Je remercie Mme Nicole Belloubet, garde des Sceaux, ministre de la justice, d'avoir trouvé le temps de répondre à notre demande d'audition, une audition brève car ponctuelle. Nous aurons l'occasion de la retrouver prochainement pour l'examen du budget de son ministère.
Madame la ministre, mes chers collègues, la loi du 23 mars 2019 de programmation 2018-2022 et de réforme de la justice a prévu la fusion des tribunaux de grande instance et des tribunaux d'instance au sein de tribunaux judiciaires, et ce au 1er janvier 2020. Cette loi a également prévu une possibilité de spécialisation des juridictions. Cette réorganisation territoriale de la justice doit être mise en oeuvre par le Gouvernement par la voie réglementaire.

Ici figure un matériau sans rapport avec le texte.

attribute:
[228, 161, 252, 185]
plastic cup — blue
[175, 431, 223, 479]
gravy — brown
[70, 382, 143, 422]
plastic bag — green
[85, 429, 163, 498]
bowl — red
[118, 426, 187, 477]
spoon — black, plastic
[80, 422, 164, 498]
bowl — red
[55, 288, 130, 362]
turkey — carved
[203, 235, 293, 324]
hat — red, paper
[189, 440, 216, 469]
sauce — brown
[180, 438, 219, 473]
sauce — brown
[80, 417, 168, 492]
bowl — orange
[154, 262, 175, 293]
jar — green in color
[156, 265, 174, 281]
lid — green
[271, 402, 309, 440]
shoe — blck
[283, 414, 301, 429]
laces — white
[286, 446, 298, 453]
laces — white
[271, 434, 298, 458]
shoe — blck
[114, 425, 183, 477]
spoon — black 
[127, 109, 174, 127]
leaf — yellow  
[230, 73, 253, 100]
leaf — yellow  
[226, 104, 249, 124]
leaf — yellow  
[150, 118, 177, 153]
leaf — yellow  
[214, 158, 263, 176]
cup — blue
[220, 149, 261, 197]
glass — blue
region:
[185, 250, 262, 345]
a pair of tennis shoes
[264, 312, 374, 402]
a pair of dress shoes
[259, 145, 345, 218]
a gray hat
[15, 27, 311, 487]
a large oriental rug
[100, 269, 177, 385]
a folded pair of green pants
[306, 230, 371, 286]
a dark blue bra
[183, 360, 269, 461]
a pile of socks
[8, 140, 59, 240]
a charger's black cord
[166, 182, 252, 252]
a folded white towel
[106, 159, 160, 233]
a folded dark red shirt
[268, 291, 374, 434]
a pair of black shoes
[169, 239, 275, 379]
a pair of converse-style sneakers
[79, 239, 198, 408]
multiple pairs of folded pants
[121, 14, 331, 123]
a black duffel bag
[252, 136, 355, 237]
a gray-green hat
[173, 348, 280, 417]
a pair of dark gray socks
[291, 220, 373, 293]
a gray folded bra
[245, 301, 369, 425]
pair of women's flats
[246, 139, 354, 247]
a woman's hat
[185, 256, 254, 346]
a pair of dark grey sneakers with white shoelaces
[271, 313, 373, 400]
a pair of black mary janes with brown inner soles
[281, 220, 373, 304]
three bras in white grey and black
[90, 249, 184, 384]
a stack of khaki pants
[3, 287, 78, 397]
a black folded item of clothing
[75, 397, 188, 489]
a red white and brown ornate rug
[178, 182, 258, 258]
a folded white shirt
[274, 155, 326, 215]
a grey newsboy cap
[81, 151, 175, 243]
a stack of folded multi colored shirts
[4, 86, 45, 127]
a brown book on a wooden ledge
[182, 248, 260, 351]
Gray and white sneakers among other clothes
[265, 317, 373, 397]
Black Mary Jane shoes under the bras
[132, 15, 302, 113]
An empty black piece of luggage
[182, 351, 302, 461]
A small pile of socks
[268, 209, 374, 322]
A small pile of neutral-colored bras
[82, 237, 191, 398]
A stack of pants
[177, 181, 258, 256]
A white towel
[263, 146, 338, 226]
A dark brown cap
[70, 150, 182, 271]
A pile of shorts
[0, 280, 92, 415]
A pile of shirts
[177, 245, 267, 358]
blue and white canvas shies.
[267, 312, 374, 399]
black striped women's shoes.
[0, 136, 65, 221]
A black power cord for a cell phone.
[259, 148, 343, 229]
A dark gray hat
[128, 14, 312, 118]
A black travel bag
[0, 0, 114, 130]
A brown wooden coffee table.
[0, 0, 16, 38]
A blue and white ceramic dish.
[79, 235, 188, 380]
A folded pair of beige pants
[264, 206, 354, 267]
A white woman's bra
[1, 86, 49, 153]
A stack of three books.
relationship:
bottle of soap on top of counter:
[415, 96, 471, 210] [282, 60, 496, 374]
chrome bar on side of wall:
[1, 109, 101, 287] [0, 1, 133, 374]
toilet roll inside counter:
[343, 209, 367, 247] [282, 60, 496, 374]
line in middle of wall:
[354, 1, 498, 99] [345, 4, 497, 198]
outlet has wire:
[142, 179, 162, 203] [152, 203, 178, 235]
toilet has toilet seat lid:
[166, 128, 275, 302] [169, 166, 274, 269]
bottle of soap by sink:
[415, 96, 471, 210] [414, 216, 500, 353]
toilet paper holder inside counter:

Les matières civiles, les délits et les contraventions qui pourront donner lieu à une spécialisation des tribunaux judiciaires ont été déterminés en tenant compte, selon les termes de la loi, « du volume des affaires concernées et de la technicité de ces matières ». C'est un décret en Conseil d'État, pris le 1er septembre dernier, qui met en oeuvre ces dispositions.
Il reste maintenant au Gouvernement à déterminer par décret simple les tribunaux judiciaires qui seront concernés par la spécialisation, de même que les tribunaux dans lesquels sera supprimée la présence d'un juge d'instruction par un regroupement des cabinets d'instruction.
Le Sénat n'a pas approuvé cette mesure de spécialisation. Il estimait à l'époque qu'elle porterait atteinte à la proximité de la justice dans les territoires. Nous en avons débattu, et il nous revient d'être d'autant plus vigilants sur son application.
Au cours de la discussion de la loi de programmation, vous avez fait, madame la garde des Sceaux, plusieurs déclarations au Sénat ainsi qu'à l'Assemblée nationale et précisé - je vous cite - que « les projets de spécialisation remonteront du terrain », que « rien ne sera imposé par l'administration centrale », ou encore que « les contentieux spécialisés seront répartis de manière équilibrée sur chacun des tribunaux de grande instance des départements qui en comptent plusieurs », car un certain nombre de départements en comptent en effet jusqu'à trois, voire davantage, comme dans le Nord.
Nous ne pouvons bien entendu qu'approuver ces principes. Néanmoins, nous nous interrogeons sur l'état d'avancement de vos préparatifs et sur leur orientation générale, ce qui justifie aujourd'hui notre audition dans des délais assez courts.
La semaine dernière, la presse a dévoilé certains documents préparatoires dont le contenu interroge, notamment un tableau faisant apparaître, au regard de chaque tribunal de grande instance, outre l'existence éventuelle d'un pôle d'instruction et la moyenne du flux annuel d'affaires nouvelles à l'instruction, des données relatives au score des candidats du parti La République En Marche (LaREM) au premier tour des élections présidentielles et législatives, ainsi qu'aux élections européennes.
S'agit-il d'éviter, par cette démarche, de créer des difficultés aux élus d'un parti proche du Gouvernement ou, au contraire, de créer des avantages en faveur de certains proches du Gouvernement dans le choix des localisations des services de la justice ? Nous voulons aujourd'hui nous assurer du contraire.
Les choix qui vont être faits de spécialiser tel ou tel tribunal judiciaire ou de priver tel autre tribunal de juges d'instruction vont avoir, à l'évidence, un impact sur l'accessibilité de la justice et sur sa proximité pour le justiciable. On ne saurait imaginer que des critères électoraux puissent être pris en considération pour déterminer l'accès à la justice des citoyens.
Ce qui nous intéresse, c'est de savoir comment vous entendez procéder aux évolutions prévues par la loi, en excluant - j'insiste sur ce point - toute prise en considération de critères politiques, et en assurant la transparence sur les choix qui devront, à l'évidence, être concertés.
Notre questionnement portera sur le stade que vous avez atteint aujourd'hui dans vos travaux préparatoires, le calendrier, et les étapes qui restent à franchir. Quels critères entendez-vous utiliser dans le cadre de cette réforme ? L'activité actuelle des juridictions va certainement être prise en compte, ainsi peut-être que l'évolution démographique ou économique des territoires concernés. Vous allez pouvoir nous le dire.
De notre point de vue - et je crois me faire le porte-parole de l'ensemble des sénatrices et sénateurs -, notre démocratie, notre État de droit, le service qui doit être rendu aux justiciables exigent que l'administration de la justice soit totalement impartiale, comme doit l'être la justice elle-même. Je suis sûr que c'est aussi votre point de vue. C'est un domaine de l'action publique pour lequel cette exigence s'impose comme un impératif même si, naturellement, la partialité est de règle pour tous les volets de l'action gouvernementale.
Madame la ministre, vous avez la parole.